### How to complete this task:
Repeat the listing below line by line, exactly, leaving its pictures behind.

### Records:
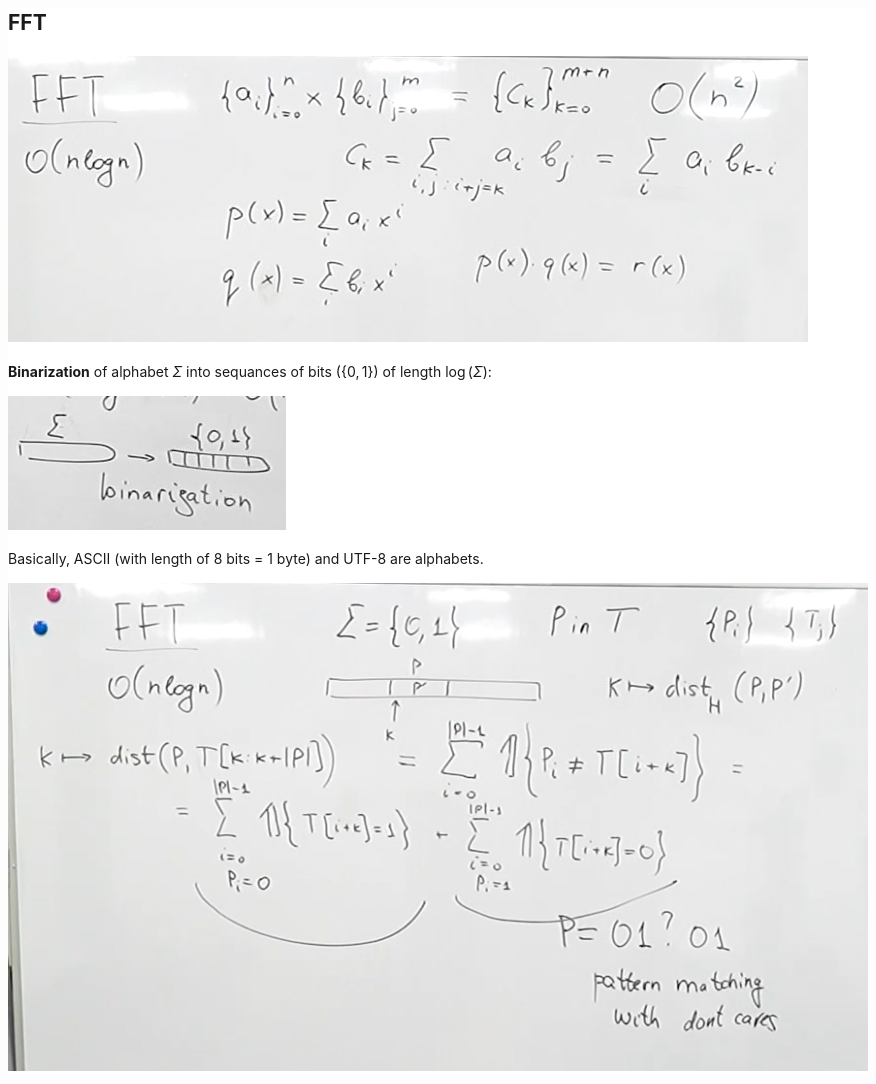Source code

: 
## FFT

![alt text](<notes_images/fft.png>)

**Binarization** of alphabet $\Sigma$ into sequances of bits ($\{0, 1\}$) of length $\log(\Sigma)$: 

![alt text](notes_images/binarization.png)

Basically, ASCII (with length of 8 bits = 1 byte) and UTF-8 are alphabets.

![alt text](notes_images/fft_to_patter_matching_of_bits.png)
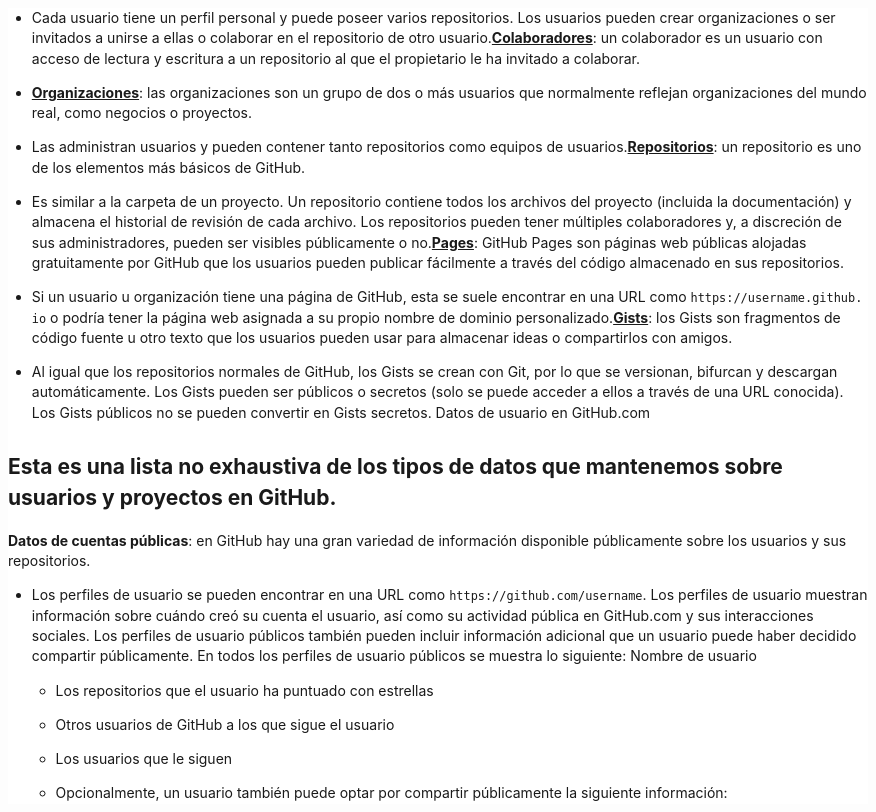 * Cada usuario tiene un perfil personal y puede poseer varios repositorios.
  Los usuarios pueden crear organizaciones o ser invitados a unirse a ellas o colaborar en el repositorio de otro usuario.[**Colaboradores**](/es/get-started/quickstart/github-glossary#collaborator): un colaborador es un usuario con acceso de lectura y escritura a un repositorio al que el propietario le ha invitado a colaborar.

* [**Organizaciones**](/es/get-started/quickstart/github-glossary#organization): las organizaciones son un grupo de dos o más usuarios que normalmente reflejan organizaciones del mundo real, como negocios o proyectos.

* Las administran usuarios y pueden contener tanto repositorios como equipos de usuarios.[**Repositorios**](/es/get-started/quickstart/github-glossary#repository): un repositorio es uno de los elementos más básicos de GitHub.

* Es similar a la carpeta de un proyecto.
  Un repositorio contiene todos los archivos del proyecto (incluida la documentación) y almacena el historial de revisión de cada archivo.
  Los repositorios pueden tener múltiples colaboradores y, a discreción de sus administradores, pueden ser visibles públicamente o no.[**Pages**](/es/pages/getting-started-with-github-pages/about-github-pages): GitHub Pages son páginas web públicas alojadas gratuitamente por GitHub que los usuarios pueden publicar fácilmente a través del código almacenado en sus repositorios.

* Si un usuario u organización tiene una página de GitHub, esta se suele encontrar en una URL como `https://username.github.io` o podría tener la página web asignada a su propio nombre de dominio personalizado.[**Gists**](/es/get-started/writing-on-github/editing-and-sharing-content-with-gists/creating-gists): los Gists son fragmentos de código fuente u otro texto que los usuarios pueden usar para almacenar ideas o compartirlos con amigos.

* Al igual que los repositorios normales de GitHub, los Gists se crean con Git, por lo que se versionan, bifurcan y descargan automáticamente.
  Los Gists pueden ser públicos o secretos (solo se puede acceder a ellos a través de una URL conocida).
  Los Gists públicos no se pueden convertir en Gists secretos. Datos de usuario en GitHub.com

[](#user-data-on-githubcom)Esta es una lista no exhaustiva de los tipos de datos que mantenemos sobre usuarios y proyectos en GitHub.
----------

[]()**Datos de cuentas públicas**: en GitHub hay una gran variedad de información disponible públicamente sobre los usuarios y sus repositorios.

* Los perfiles de usuario se pueden encontrar en una URL como `https://github.com/username`.
  Los perfiles de usuario muestran información sobre cuándo creó su cuenta el usuario, así como su actividad pública en GitHub.com y sus interacciones sociales.
  Los perfiles de usuario públicos también pueden incluir información adicional que un usuario puede haber decidido compartir públicamente.
  En todos los perfiles de usuario públicos se muestra lo siguiente:
  Nombre de usuario

  * Los repositorios que el usuario ha puntuado con estrellas

  * Otros usuarios de GitHub a los que sigue el usuario

  * Los usuarios que le siguen

  * Opcionalmente, un usuario también puede optar por compartir públicamente la siguiente información:
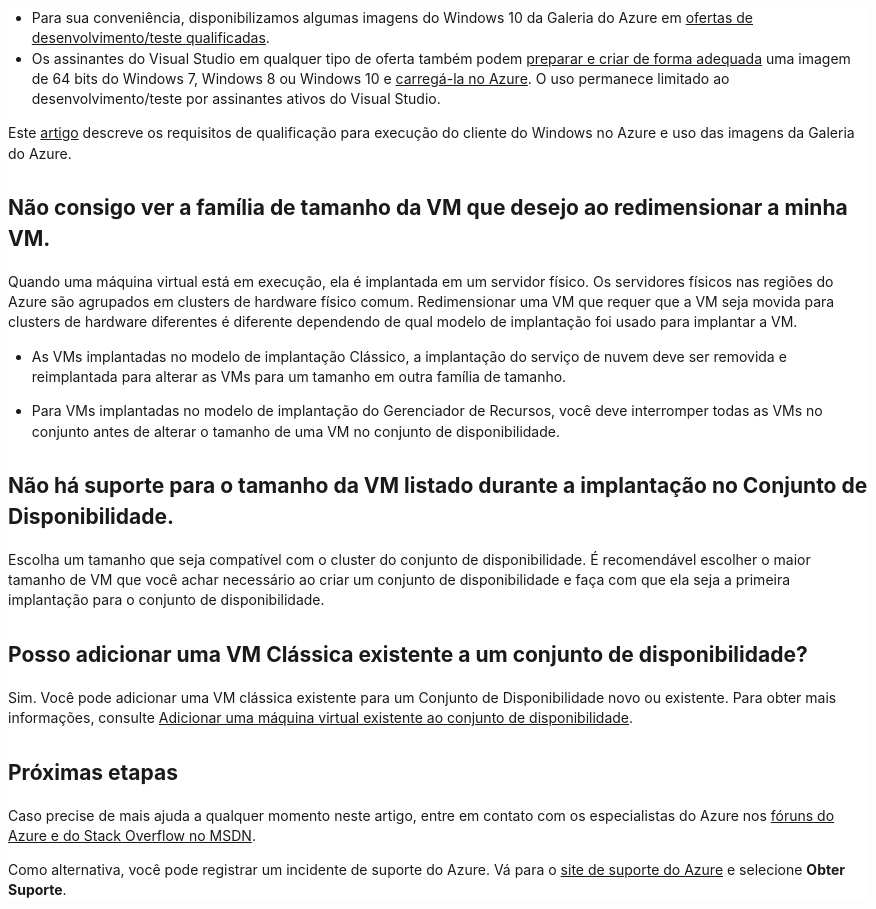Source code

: - Para sua conveniência, disponibilizamos algumas imagens do Windows 10 da Galeria do Azure em [ofertas de desenvolvimento/teste qualificadas](client-images.md#eligible-offers). 
- Os assinantes do Visual Studio em qualquer tipo de oferta também podem [preparar e criar de forma adequada](prepare-for-upload-vhd-image.md) uma imagem de 64 bits do Windows 7, Windows 8 ou Windows 10 e [carregá-la no Azure](upload-generalized-managed.md). O uso permanece limitado ao desenvolvimento/teste por assinantes ativos do Visual Studio.

Este [artigo](client-images.md) descreve os requisitos de qualificação para execução do cliente do Windows no Azure e uso das imagens da Galeria do Azure.

## <a name="i-am-not-able-to-see-vm-size-family-that-i-want-when-resizing-my-vm"></a>Não consigo ver a família de tamanho da VM que desejo ao redimensionar a minha VM.

Quando uma máquina virtual está em execução, ela é implantada em um servidor físico. Os servidores físicos nas regiões do Azure são agrupados em clusters de hardware físico comum. Redimensionar uma VM que requer que a VM seja movida para clusters de hardware diferentes é diferente dependendo de qual modelo de implantação foi usado para implantar a VM.

- As VMs implantadas no modelo de implantação Clássico, a implantação do serviço de nuvem deve ser removida e reimplantada para alterar as VMs para um tamanho em outra família de tamanho.

- Para VMs implantadas no modelo de implantação do Gerenciador de Recursos, você deve interromper todas as VMs no conjunto antes de alterar o tamanho de uma VM no conjunto de disponibilidade.

## <a name="the-listed-vm-size-is-not-supported-while-deploying-in-availability-set"></a>Não há suporte para o tamanho da VM listado durante a implantação no Conjunto de Disponibilidade.

Escolha um tamanho que seja compatível com o cluster do conjunto de disponibilidade. É recomendável escolher o maior tamanho de VM que você achar necessário ao criar um conjunto de disponibilidade e faça com que ela seja a primeira implantação para o conjunto de disponibilidade.

## <a name="can-i-add-an-existing-classic-vm-to-an-availability-set"></a>Posso adicionar uma VM Clássica existente a um conjunto de disponibilidade?

Sim. Você pode adicionar uma VM clássica existente para um Conjunto de Disponibilidade novo ou existente. Para obter mais informações, consulte [Adicionar uma máquina virtual existente ao conjunto de disponibilidade](classic/configure-availability.md#addmachine).


## <a name="next-steps"></a>Próximas etapas
Caso precise de mais ajuda a qualquer momento neste artigo, entre em contato com os especialistas do Azure nos [fóruns do Azure e do Stack Overflow no MSDN](https://azure.microsoft.com/support/forums/).

Como alternativa, você pode registrar um incidente de suporte do Azure. Vá para o [site de suporte do Azure](https://azure.microsoft.com/support/options/) e selecione **Obter Suporte**.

### Answer box:
Source code

: 
## FFT

![alt text](<notes_images/fft.png>)

**Binarization** of alphabet $\Sigma$ into sequances of bits ($\{0, 1\}$) of length $\log(\Sigma)$: 

![alt text](notes_images/binarization.png)

Basically, ASCII (with length of 8 bits = 1 byte) and UTF-8 are alphabets.

![alt text](notes_images/fft_to_patter_matching_of_bits.png)
 * Cada usuario tiene un perfil personal y puede poseer varios repositorios.
  Los usuarios pueden crear organizaciones o ser invitados a unirse a ellas o colaborar en el repositorio de otro usuario.[**Colaboradores**](/es/get-started/quickstart/github-glossary#collaborator): un colaborador es un usuario con acceso de lectura y escritura a un repositorio al que el propietario le ha invitado a colaborar.

* [**Organizaciones**](/es/get-started/quickstart/github-glossary#organization): las organizaciones son un grupo de dos o más usuarios que normalmente reflejan organizaciones del mundo real, como negocios o proyectos.

* Las administran usuarios y pueden contener tanto repositorios como equipos de usuarios.[**Repositorios**](/es/get-started/quickstart/github-glossary#repository): un repositorio es uno de los elementos más básicos de GitHub.

* Es similar a la carpeta de un proyecto.
  Un repositorio contiene todos los archivos del proyecto (incluida la documentación) y almacena el historial de revisión de cada archivo.
  Los repositorios pueden tener múltiples colaboradores y, a discreción de sus administradores, pueden ser visibles públicamente o no.[**Pages**](/es/pages/getting-started-with-github-pages/about-github-pages): GitHub Pages son páginas web públicas alojadas gratuitamente por GitHub que los usuarios pueden publicar fácilmente a través del código almacenado en sus repositorios.

* Si un usuario u organización tiene una página de GitHub, esta se suele encontrar en una URL como `https://username.github.io` o podría tener la página web asignada a su propio nombre de dominio personalizado.[**Gists**](/es/get-started/writing-on-github/editing-and-sharing-content-with-gists/creating-gists): los Gists son fragmentos de código fuente u otro texto que los usuarios pueden usar para almacenar ideas o compartirlos con amigos.

* Al igual que los repositorios normales de GitHub, los Gists se crean con Git, por lo que se versionan, bifurcan y descargan automáticamente.
  Los Gists pueden ser públicos o secretos (solo se puede acceder a ellos a través de una URL conocida).
  Los Gists públicos no se pueden convertir en Gists secretos. Datos de usuario en GitHub.com

[](#user-data-on-githubcom)Esta es una lista no exhaustiva de los tipos de datos que mantenemos sobre usuarios y proyectos en GitHub.
----------

[]()**Datos de cuentas públicas**: en GitHub hay una gran variedad de información disponible públicamente sobre los usuarios y sus repositorios.

* Los perfiles de usuario se pueden encontrar en una URL como `https://github.com/username`.
  Los perfiles de usuario muestran información sobre cuándo creó su cuenta el usuario, así como su actividad pública en GitHub.com y sus interacciones sociales.
  Los perfiles de usuario públicos también pueden incluir información adicional que un usuario puede haber decidido compartir públicamente.
  En todos los perfiles de usuario públicos se muestra lo siguiente:
  Nombre de usuario

  * Los repositorios que el usuario ha puntuado con estrellas

  * Otros usuarios de GitHub a los que sigue el usuario

  * Los usuarios que le siguen

  * Opcionalmente, un usuario también puede optar por compartir públicamente la siguiente información:
Source code

: - Para sua conveniência, disponibilizamos algumas imagens do Windows 10 da Galeria do Azure em [ofertas de desenvolvimento/teste qualificadas](client-images.md#eligible-offers). 
- Os assinantes do Visual Studio em qualquer tipo de oferta também podem [preparar e criar de forma adequada](prepare-for-upload-vhd-image.md) uma imagem de 64 bits do Windows 7, Windows 8 ou Windows 10 e [carregá-la no Azure](upload-generalized-managed.md). O uso permanece limitado ao desenvolvimento/teste por assinantes ativos do Visual Studio.

Este [artigo](client-images.md) descreve os requisitos de qualificação para execução do cliente do Windows no Azure e uso das imagens da Galeria do Azure.

## <a name="i-am-not-able-to-see-vm-size-family-that-i-want-when-resizing-my-vm"></a>Não consigo ver a família de tamanho da VM que desejo ao redimensionar a minha VM.

Quando uma máquina virtual está em execução, ela é implantada em um servidor físico. Os servidores físicos nas regiões do Azure são agrupados em clusters de hardware físico comum. Redimensionar uma VM que requer que a VM seja movida para clusters de hardware diferentes é diferente dependendo de qual modelo de implantação foi usado para implantar a VM.

- As VMs implantadas no modelo de implantação Clássico, a implantação do serviço de nuvem deve ser removida e reimplantada para alterar as VMs para um tamanho em outra família de tamanho.

- Para VMs implantadas no modelo de implantação do Gerenciador de Recursos, você deve interromper todas as VMs no conjunto antes de alterar o tamanho de uma VM no conjunto de disponibilidade.

## <a name="the-listed-vm-size-is-not-supported-while-deploying-in-availability-set"></a>Não há suporte para o tamanho da VM listado durante a implantação no Conjunto de Disponibilidade.

Escolha um tamanho que seja compatível com o cluster do conjunto de disponibilidade. É recomendável escolher o maior tamanho de VM que você achar necessário ao criar um conjunto de disponibilidade e faça com que ela seja a primeira implantação para o conjunto de disponibilidade.

## <a name="can-i-add-an-existing-classic-vm-to-an-availability-set"></a>Posso adicionar uma VM Clássica existente a um conjunto de disponibilidade?

Sim. Você pode adicionar uma VM clássica existente para um Conjunto de Disponibilidade novo ou existente. Para obter mais informações, consulte [Adicionar uma máquina virtual existente ao conjunto de disponibilidade](classic/configure-availability.md#addmachine).


## <a name="next-steps"></a>Próximas etapas
Caso precise de mais ajuda a qualquer momento neste artigo, entre em contato com os especialistas do Azure nos [fóruns do Azure e do Stack Overflow no MSDN](https://azure.microsoft.com/support/forums/).

Como alternativa, você pode registrar um incidente de suporte do Azure. Vá para o [site de suporte do Azure](https://azure.microsoft.com/support/options/) e selecione **Obter Suporte**.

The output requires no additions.